→ **The task**
Please restate every record below word for word.

→ **Data listing**
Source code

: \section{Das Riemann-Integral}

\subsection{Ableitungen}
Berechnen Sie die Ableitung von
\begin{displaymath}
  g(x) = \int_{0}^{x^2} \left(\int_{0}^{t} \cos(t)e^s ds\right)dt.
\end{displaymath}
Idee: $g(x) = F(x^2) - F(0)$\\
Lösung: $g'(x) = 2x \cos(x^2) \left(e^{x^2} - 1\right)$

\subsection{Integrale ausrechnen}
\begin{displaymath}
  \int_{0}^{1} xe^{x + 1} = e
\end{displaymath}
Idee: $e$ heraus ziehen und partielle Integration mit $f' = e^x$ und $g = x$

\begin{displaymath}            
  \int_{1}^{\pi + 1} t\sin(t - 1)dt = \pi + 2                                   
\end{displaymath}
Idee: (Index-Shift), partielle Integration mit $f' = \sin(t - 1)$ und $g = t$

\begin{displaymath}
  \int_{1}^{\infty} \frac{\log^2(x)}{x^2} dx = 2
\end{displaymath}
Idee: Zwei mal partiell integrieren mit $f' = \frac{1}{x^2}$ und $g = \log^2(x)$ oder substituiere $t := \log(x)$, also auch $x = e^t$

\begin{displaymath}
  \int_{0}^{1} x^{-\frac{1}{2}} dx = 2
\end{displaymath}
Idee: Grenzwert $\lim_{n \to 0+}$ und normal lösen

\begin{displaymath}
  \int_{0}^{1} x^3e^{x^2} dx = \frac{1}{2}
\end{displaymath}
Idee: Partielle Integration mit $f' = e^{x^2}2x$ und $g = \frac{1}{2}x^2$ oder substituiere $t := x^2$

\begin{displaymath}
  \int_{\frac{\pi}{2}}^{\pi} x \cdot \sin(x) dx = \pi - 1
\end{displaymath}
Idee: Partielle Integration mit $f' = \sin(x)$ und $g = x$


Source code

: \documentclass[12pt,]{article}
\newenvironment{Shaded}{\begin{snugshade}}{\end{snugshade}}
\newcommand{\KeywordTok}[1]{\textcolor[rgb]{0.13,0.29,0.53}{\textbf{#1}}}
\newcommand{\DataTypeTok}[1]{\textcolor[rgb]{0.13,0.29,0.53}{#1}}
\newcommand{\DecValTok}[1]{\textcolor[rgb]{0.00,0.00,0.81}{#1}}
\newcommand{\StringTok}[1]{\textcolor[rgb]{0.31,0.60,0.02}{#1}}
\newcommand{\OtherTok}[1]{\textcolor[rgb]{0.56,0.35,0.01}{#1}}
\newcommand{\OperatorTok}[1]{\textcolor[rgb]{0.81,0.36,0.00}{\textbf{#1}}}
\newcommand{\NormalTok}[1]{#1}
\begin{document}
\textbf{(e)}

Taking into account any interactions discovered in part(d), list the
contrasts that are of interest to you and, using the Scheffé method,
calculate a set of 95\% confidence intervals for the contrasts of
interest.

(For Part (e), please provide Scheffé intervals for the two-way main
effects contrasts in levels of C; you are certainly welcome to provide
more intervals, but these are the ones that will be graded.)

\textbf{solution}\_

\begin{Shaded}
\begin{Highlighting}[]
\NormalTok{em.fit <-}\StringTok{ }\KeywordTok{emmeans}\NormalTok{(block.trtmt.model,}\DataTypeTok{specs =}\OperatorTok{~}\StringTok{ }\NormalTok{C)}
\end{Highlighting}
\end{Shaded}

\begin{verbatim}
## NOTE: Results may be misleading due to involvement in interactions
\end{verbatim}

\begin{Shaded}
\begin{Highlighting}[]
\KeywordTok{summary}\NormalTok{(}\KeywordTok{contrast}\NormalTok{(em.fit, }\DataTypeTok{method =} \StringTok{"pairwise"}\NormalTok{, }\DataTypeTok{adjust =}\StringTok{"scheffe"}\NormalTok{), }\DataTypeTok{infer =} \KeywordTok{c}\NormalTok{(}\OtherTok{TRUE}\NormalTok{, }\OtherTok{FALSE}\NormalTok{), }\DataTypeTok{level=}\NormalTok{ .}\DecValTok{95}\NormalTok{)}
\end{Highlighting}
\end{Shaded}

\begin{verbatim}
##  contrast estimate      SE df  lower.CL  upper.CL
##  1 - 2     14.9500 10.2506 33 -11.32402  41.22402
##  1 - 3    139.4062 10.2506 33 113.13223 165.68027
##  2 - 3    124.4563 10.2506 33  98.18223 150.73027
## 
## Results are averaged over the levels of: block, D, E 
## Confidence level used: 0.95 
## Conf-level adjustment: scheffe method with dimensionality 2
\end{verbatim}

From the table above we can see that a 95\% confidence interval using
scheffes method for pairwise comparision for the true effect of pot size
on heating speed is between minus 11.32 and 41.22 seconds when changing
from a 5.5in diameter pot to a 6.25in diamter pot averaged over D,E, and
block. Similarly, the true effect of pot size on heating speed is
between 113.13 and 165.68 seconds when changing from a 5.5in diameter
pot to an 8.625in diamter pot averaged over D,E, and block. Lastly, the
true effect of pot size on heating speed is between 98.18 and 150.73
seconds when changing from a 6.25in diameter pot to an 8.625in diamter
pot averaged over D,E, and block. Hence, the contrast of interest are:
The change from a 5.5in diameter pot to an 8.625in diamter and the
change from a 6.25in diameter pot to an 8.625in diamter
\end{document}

→ **Result for this task**
Source code

: \section{Das Riemann-Integral}

\subsection{Ableitungen}
Berechnen Sie die Ableitung von
\begin{displaymath}
  g(x) = \int_{0}^{x^2} \left(\int_{0}^{t} \cos(t)e^s ds\right)dt.
\end{displaymath}
Idee: $g(x) = F(x^2) - F(0)$\\
Lösung: $g'(x) = 2x \cos(x^2) \left(e^{x^2} - 1\right)$

\subsection{Integrale ausrechnen}
\begin{displaymath}
  \int_{0}^{1} xe^{x + 1} = e
\end{displaymath}
Idee: $e$ heraus ziehen und partielle Integration mit $f' = e^x$ und $g = x$

\begin{displaymath}            
  \int_{1}^{\pi + 1} t\sin(t - 1)dt = \pi + 2                                   
\end{displaymath}
Idee: (Index-Shift), partielle Integration mit $f' = \sin(t - 1)$ und $g = t$

\begin{displaymath}
  \int_{1}^{\infty} \frac{\log^2(x)}{x^2} dx = 2
\end{displaymath}
Idee: Zwei mal partiell integrieren mit $f' = \frac{1}{x^2}$ und $g = \log^2(x)$ oder substituiere $t := \log(x)$, also auch $x = e^t$

\begin{displaymath}
  \int_{0}^{1} x^{-\frac{1}{2}} dx = 2
\end{displaymath}
Idee: Grenzwert $\lim_{n \to 0+}$ und normal lösen

\begin{displaymath}
  \int_{0}^{1} x^3e^{x^2} dx = \frac{1}{2}
\end{displaymath}
Idee: Partielle Integration mit $f' = e^{x^2}2x$ und $g = \frac{1}{2}x^2$ oder substituiere $t := x^2$

\begin{displaymath}
  \int_{\frac{\pi}{2}}^{\pi} x \cdot \sin(x) dx = \pi - 1
\end{displaymath}
Idee: Partielle Integration mit $f' = \sin(x)$ und $g = x$


Source code

: \documentclass[12pt,]{article}
\newenvironment{Shaded}{\begin{snugshade}}{\end{snugshade}}
\newcommand{\KeywordTok}[1]{\textcolor[rgb]{0.13,0.29,0.53}{\textbf{#1}}}
\newcommand{\DataTypeTok}[1]{\textcolor[rgb]{0.13,0.29,0.53}{#1}}
\newcommand{\DecValTok}[1]{\textcolor[rgb]{0.00,0.00,0.81}{#1}}
\newcommand{\StringTok}[1]{\textcolor[rgb]{0.31,0.60,0.02}{#1}}
\newcommand{\OtherTok}[1]{\textcolor[rgb]{0.56,0.35,0.01}{#1}}
\newcommand{\OperatorTok}[1]{\textcolor[rgb]{0.81,0.36,0.00}{\textbf{#1}}}
\newcommand{\NormalTok}[1]{#1}
\begin{document}
\textbf{(e)}

Taking into account any interactions discovered in part(d), list the
contrasts that are of interest to you and, using the Scheffé method,
calculate a set of 95\% confidence intervals for the contrasts of
interest.

(For Part (e), please provide Scheffé intervals for the two-way main
effects contrasts in levels of C; you are certainly welcome to provide
more intervals, but these are the ones that will be graded.)

\textbf{solution}\_

\begin{Shaded}
\begin{Highlighting}[]
\NormalTok{em.fit <-}\StringTok{ }\KeywordTok{emmeans}\NormalTok{(block.trtmt.model,}\DataTypeTok{specs =}\OperatorTok{~}\StringTok{ }\NormalTok{C)}
\end{Highlighting}
\end{Shaded}

\begin{verbatim}
## NOTE: Results may be misleading due to involvement in interactions
\end{verbatim}

\begin{Shaded}
\begin{Highlighting}[]
\KeywordTok{summary}\NormalTok{(}\KeywordTok{contrast}\NormalTok{(em.fit, }\DataTypeTok{method =} \StringTok{"pairwise"}\NormalTok{, }\DataTypeTok{adjust =}\StringTok{"scheffe"}\NormalTok{), }\DataTypeTok{infer =} \KeywordTok{c}\NormalTok{(}\OtherTok{TRUE}\NormalTok{, }\OtherTok{FALSE}\NormalTok{), }\DataTypeTok{level=}\NormalTok{ .}\DecValTok{95}\NormalTok{)}
\end{Highlighting}
\end{Shaded}

\begin{verbatim}
##  contrast estimate      SE df  lower.CL  upper.CL
##  1 - 2     14.9500 10.2506 33 -11.32402  41.22402
##  1 - 3    139.4062 10.2506 33 113.13223 165.68027
##  2 - 3    124.4563 10.2506 33  98.18223 150.73027
## 
## Results are averaged over the levels of: block, D, E 
## Confidence level used: 0.95 
## Conf-level adjustment: scheffe method with dimensionality 2
\end{verbatim}

From the table above we can see that a 95\% confidence interval using
scheffes method for pairwise comparision for the true effect of pot size
on heating speed is between minus 11.32 and 41.22 seconds when changing
from a 5.5in diameter pot to a 6.25in diamter pot averaged over D,E, and
block. Similarly, the true effect of pot size on heating speed is
between 113.13 and 165.68 seconds when changing from a 5.5in diameter
pot to an 8.625in diamter pot averaged over D,E, and block. Lastly, the
true effect of pot size on heating speed is between 98.18 and 150.73
seconds when changing from a 6.25in diameter pot to an 8.625in diamter
pot averaged over D,E, and block. Hence, the contrast of interest are:
The change from a 5.5in diameter pot to an 8.625in diamter and the
change from a 6.25in diameter pot to an 8.625in diamter
\end{document}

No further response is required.